Authenticator Config not applied correctly to multiple executions

[RomekCDPR]

Current Behavior

The following configuration is not applied to both executions (only to one):

authenticatorConfig:
  - alias: email 2FA config
    config:
      codeLength: 6
      codeLifetime: 15
authenticationFlows:
  - alias: CDP Browser - Email OTP
    description: Flow handling Email OTP
    providerId: basic-flow
    topLevel: false
    builtIn: false
    authenticationExecutions:
      - authenticator: email-two-factor
        authenticatorConfig: email 2FA config
        requirement: REQUIRED
        priority: 20
        userSetupAllowed: false
  - alias: CDP Registration - Email OTP
    description: Flow handling Email OTP
    providerId: basic-flow
    topLevel: false
    builtIn: false
    authenticationExecutions:
      - authenticator: email-two-factor
        authenticatorConfig: email 2FA config
        requirement: REQUIRED
        priority: 20
        userSetupAllowed: false

The configuration was correctly applied with 6.2.1-26.0.5 on Keycloak 26.0.8.

Expected Behavior

Authenticator Config is applied to both executions.

Steps To Reproduce

Environment

• Keycloak Version: 26.1.4
• keycloak-config-cli Version: 6.4.0-26.1.0

Anything else?

No response

[mbiti2]

@RomekCDPR, Thanks for raising the bug.

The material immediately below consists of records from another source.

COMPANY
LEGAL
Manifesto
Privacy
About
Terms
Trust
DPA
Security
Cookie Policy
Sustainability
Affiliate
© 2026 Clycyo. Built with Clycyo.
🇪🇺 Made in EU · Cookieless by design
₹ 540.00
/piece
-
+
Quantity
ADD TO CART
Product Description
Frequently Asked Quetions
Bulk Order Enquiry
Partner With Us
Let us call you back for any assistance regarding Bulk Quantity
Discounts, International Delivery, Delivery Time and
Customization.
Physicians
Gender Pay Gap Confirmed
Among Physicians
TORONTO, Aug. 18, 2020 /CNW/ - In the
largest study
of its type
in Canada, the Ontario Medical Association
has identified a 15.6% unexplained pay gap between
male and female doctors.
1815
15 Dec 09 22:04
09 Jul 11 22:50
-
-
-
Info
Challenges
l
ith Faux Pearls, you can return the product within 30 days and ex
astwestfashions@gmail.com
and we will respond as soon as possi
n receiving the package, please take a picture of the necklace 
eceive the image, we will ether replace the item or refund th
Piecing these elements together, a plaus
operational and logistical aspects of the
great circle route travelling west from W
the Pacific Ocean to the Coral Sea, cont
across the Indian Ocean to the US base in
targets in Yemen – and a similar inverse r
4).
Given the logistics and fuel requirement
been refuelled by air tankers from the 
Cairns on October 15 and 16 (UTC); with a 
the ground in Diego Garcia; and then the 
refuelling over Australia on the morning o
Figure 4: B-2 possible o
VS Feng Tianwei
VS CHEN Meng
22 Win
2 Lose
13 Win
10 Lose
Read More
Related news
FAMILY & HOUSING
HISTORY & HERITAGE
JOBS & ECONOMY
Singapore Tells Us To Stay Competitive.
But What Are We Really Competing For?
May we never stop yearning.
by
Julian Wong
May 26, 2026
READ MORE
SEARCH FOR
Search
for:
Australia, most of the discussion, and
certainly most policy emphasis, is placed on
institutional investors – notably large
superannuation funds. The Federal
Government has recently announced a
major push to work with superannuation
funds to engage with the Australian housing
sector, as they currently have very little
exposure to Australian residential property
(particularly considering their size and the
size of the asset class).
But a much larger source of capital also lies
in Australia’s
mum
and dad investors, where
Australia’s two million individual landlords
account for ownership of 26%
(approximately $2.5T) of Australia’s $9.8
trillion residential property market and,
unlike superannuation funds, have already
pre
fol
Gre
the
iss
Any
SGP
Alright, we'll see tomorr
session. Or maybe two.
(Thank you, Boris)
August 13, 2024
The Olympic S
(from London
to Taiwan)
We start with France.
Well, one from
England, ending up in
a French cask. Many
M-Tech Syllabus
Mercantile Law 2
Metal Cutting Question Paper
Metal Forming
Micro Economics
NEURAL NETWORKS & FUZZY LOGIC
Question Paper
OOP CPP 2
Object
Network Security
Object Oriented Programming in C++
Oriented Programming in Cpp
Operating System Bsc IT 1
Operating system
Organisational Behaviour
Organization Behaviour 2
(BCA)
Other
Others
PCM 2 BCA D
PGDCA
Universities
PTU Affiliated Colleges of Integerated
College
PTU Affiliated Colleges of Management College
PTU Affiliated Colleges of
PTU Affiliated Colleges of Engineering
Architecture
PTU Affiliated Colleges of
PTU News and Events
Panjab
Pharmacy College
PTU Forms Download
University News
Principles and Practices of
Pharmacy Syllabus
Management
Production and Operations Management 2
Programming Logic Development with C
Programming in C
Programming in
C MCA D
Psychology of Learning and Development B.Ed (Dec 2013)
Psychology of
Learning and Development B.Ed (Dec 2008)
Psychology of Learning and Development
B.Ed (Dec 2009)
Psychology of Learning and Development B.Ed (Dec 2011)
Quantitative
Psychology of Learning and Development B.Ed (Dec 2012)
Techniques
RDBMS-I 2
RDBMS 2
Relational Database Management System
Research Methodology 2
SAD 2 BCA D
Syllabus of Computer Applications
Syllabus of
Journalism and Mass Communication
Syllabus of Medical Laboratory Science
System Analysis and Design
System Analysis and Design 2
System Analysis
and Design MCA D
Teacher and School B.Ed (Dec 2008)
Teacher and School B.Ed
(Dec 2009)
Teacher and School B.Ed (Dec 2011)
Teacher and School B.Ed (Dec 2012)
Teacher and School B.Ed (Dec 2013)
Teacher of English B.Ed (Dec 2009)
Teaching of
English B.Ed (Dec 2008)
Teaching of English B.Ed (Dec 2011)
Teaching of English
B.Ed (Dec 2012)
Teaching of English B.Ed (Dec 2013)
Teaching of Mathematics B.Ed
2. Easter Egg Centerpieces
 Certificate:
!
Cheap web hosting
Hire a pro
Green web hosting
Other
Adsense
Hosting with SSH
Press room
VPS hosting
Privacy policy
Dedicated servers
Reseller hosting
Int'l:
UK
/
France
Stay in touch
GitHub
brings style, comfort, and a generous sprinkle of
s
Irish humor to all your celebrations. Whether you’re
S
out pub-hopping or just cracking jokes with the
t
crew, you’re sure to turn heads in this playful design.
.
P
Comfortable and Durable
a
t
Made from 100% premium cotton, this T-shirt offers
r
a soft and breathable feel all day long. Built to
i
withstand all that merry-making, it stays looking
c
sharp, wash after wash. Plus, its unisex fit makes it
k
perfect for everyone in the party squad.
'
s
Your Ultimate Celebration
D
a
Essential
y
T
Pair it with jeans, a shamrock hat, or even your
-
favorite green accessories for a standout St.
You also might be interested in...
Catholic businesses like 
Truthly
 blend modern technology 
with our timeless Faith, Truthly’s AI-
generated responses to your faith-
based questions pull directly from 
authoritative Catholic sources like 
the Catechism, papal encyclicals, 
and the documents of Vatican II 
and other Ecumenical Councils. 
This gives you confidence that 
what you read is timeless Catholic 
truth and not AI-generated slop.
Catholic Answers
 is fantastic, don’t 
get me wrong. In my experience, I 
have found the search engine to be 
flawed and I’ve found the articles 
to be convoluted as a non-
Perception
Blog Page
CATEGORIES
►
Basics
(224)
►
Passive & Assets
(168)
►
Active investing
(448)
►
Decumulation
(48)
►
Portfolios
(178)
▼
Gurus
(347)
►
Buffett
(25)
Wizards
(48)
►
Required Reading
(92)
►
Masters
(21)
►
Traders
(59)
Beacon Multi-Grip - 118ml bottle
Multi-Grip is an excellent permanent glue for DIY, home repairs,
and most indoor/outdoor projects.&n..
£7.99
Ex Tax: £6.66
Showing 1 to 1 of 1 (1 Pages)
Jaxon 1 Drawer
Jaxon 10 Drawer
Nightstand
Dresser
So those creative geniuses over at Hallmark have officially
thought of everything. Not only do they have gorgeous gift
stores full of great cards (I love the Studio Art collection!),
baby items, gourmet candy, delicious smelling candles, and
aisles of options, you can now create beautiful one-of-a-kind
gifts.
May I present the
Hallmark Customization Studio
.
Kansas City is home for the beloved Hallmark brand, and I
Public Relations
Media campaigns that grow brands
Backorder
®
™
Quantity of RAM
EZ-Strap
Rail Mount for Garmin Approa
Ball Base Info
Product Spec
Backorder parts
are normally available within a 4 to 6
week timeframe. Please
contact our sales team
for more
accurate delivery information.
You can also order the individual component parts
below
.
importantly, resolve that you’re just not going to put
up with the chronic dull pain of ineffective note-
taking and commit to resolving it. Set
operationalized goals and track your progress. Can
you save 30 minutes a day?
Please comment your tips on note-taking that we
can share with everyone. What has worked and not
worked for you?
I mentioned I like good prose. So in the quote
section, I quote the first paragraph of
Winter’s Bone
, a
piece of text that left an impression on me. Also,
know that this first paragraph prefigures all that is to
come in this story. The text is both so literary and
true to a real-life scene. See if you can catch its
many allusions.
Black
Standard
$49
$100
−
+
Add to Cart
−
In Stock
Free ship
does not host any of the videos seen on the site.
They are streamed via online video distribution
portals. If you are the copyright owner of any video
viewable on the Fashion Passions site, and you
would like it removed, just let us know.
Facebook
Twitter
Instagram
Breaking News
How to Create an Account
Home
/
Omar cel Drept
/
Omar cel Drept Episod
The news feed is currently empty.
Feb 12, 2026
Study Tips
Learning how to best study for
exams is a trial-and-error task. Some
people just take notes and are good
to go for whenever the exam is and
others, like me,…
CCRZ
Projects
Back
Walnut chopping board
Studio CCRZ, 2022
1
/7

We are currently investigating the issue.

[mbiti2]

@RomekCDPR, please check whether Keycloak has the authenticator or flow you are using in the yaml you provided, because if Keycloak does not have it, we will not be able to implement. We can only implement it with respect to the flows and authenticators available on Keycloak.

[RomekCDPR]

The email-two-factor is a custom authenticator we implemented in our project. Does it mean that custom authenticators are not supported by the tool?